El-Watan avec AFP - 9.01.2012
Le recours à la violence en 2011 pour réprimer la contestation dans les pays arabes risque de rester de mise en 2012, certains régimes étant déterminés à rester au pouvoir coûte que coûte, a prévenu Amnesty international dans un rapport publié lundi.
"Les mouvements de protestation dans la région, menés dans de nombreux cas par des jeunes, les femmes y tenant un rôle central, ont montré une résistance étonnante face à une répression parfois stupéfiante", a indiqué Philip Luther, directeur par intérim d'Amnesty pour le Moyen-Orient et l'Afrique du Nord.
"Mais la persistance de certains États à vouloir tenter d'offrir des changements cosmétiques (...) ou de tout simplement brutaliser leur population pour la soumettre prouve que pour beaucoup de gouvernements, la survie du régime reste leur objectif", a-t-il ajouté.
Les révoltes qui ont éclaté en 2011 dans le monde arabe après le suicide d'un jeune vendeur de légumes tunisien ont conduit à la chute du président tunisien Zine el-Abidine Ben Ali, égyptien Hosni Moubarak et libyen Mouammar Kadhafi.
La vague de contestation a également touché la Syrie, en proie à une révolte contre le régime de Bachar al-Assad depuis mars, et a conduit au départ prochain du président yéménite Ali Abdallah Saleh.
Mais dans son rapport de 80 pages, Amnesty dénonce aussi les violations des droits de l'Homme commises en Égypte par le pouvoir militaire en place pour assurer l'intérim depuis le départ de M. Moubarak, estimant qu'elles sont pires par certains aspects que sous le régime de l'ex-président et mettant en garde contre des restrictions à la liberté d'expression. "L'armée et les forces de sécurité ont réprimé violemment des manifestations, faisant au moins 84 morts entre octobre et décembre 2011. La torture en détention s'est poursuivie, et le nombre de civils traduits devant la justice militaire a été plus élevé en un an qu'en 30 ans de régime Moubarak", affirme Amnesty.
Le rapport critique également les autorités par intérim en Libye pour le manque de contrôle exercé sur les brigades armées qui ont participé à la chute de Kadhafi ou pour l'absence de procès de quelque 7.000 personnes détenues dans des centres de fortune tenus par des brigades. L'organisation basée à Londres a par ailleurs souligné l'attitude d'autres gouvernements de la région, nomment en Syrie, qui restent "fermement déterminés" à s'accrocher au pouvoir, "parfois quel qu'en soit le prix en vies humaines et en dignité".
Amnesty a accusé l'armée et les services de renseignement syriens de commettre "des meurtres et des tortures s'apparentant à des crimes contre l'humanité, dans une vaine tentative de terrifier les protestataires et opposants (pour les réduire) au silence et à la soumission".

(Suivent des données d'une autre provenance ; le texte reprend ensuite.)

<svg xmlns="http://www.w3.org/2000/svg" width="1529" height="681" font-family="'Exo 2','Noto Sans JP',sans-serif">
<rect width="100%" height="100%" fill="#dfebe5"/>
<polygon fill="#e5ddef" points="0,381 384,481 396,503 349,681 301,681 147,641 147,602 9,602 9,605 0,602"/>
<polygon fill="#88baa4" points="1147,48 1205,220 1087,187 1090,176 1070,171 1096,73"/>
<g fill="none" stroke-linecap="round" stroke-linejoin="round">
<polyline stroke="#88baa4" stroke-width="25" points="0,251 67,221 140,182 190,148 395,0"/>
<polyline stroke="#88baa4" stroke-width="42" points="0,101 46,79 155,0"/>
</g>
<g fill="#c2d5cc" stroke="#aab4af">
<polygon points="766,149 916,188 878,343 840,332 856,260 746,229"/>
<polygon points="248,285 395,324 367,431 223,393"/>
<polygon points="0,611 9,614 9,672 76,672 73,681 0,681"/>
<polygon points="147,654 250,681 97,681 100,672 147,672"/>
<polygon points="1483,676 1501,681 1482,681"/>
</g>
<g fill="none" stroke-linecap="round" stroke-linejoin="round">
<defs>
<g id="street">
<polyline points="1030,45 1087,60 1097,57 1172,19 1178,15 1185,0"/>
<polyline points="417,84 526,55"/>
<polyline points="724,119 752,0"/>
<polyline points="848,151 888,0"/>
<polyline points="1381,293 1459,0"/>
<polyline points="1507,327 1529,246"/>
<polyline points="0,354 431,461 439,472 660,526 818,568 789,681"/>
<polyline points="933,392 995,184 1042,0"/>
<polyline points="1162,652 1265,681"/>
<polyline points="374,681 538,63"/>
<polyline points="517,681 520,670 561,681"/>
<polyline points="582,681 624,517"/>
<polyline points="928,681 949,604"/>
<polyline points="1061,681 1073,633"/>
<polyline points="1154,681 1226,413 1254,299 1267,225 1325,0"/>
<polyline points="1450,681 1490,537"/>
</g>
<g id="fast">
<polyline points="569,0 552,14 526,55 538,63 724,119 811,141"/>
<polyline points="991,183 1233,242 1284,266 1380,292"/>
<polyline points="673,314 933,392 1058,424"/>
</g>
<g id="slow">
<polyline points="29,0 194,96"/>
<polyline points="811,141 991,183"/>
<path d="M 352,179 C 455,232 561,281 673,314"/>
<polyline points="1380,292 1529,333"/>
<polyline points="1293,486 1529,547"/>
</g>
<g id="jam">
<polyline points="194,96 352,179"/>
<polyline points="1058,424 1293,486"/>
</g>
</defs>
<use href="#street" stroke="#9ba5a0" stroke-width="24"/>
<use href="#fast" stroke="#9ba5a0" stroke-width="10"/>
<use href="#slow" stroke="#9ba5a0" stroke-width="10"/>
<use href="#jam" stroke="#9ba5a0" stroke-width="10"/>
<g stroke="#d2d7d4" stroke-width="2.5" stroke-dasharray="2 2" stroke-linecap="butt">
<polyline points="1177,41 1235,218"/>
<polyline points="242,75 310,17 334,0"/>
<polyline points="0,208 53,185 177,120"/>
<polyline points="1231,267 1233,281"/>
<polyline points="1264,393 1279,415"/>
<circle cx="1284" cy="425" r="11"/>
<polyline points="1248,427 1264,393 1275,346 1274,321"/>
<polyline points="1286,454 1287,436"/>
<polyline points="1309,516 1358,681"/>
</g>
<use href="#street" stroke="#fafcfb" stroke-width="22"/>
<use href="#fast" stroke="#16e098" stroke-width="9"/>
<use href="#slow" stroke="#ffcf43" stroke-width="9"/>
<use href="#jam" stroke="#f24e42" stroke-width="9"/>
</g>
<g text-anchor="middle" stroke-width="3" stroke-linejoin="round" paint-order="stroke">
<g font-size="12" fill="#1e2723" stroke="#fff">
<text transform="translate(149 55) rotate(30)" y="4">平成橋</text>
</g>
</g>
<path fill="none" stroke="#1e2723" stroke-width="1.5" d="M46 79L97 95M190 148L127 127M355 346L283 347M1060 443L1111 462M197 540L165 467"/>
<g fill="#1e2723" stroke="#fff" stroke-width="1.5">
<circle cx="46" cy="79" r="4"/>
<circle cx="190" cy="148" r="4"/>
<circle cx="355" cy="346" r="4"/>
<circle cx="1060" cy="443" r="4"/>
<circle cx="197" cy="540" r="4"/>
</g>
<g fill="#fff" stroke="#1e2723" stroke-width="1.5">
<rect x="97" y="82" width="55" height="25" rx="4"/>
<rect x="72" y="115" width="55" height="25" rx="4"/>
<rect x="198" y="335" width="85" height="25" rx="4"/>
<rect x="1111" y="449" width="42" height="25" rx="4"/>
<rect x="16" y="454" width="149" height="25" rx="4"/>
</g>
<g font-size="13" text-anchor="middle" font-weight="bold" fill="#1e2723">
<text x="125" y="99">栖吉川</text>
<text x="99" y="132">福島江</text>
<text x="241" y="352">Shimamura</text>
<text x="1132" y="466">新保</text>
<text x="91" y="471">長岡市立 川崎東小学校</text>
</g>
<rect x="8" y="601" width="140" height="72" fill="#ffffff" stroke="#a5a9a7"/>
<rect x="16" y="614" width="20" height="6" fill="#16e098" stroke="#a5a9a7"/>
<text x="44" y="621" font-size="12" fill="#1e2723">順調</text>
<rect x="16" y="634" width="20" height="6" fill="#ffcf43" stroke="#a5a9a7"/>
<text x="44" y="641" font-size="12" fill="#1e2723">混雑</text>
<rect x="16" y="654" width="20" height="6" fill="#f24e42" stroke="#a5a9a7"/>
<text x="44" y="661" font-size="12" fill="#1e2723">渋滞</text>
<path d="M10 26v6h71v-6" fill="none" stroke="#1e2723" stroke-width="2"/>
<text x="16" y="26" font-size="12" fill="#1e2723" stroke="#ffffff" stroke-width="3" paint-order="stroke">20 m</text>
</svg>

Selon l'organisation, à la fin 2011, il a été fait état de plus de 200 cas de personnes mortes en garde à vue, un chiffre 40 fois supérieur à la moyenne annuelle des dernières années dans ce pays.
Mais pour Philip Luther, "ce qui a été frappant (dans le Proche-Orient) l'année dernière c'est que --hormis quelques exceptions-- les changements ont eu lieu largement grâce aux efforts des habitants de ces pays qui sont descendus dans la rue".
"Le refus de gens ordinaires d'être privés de leur lutte pour la dignité et la justice est le point qui donne de l'espoir pour 2012", a-t-il ajouté.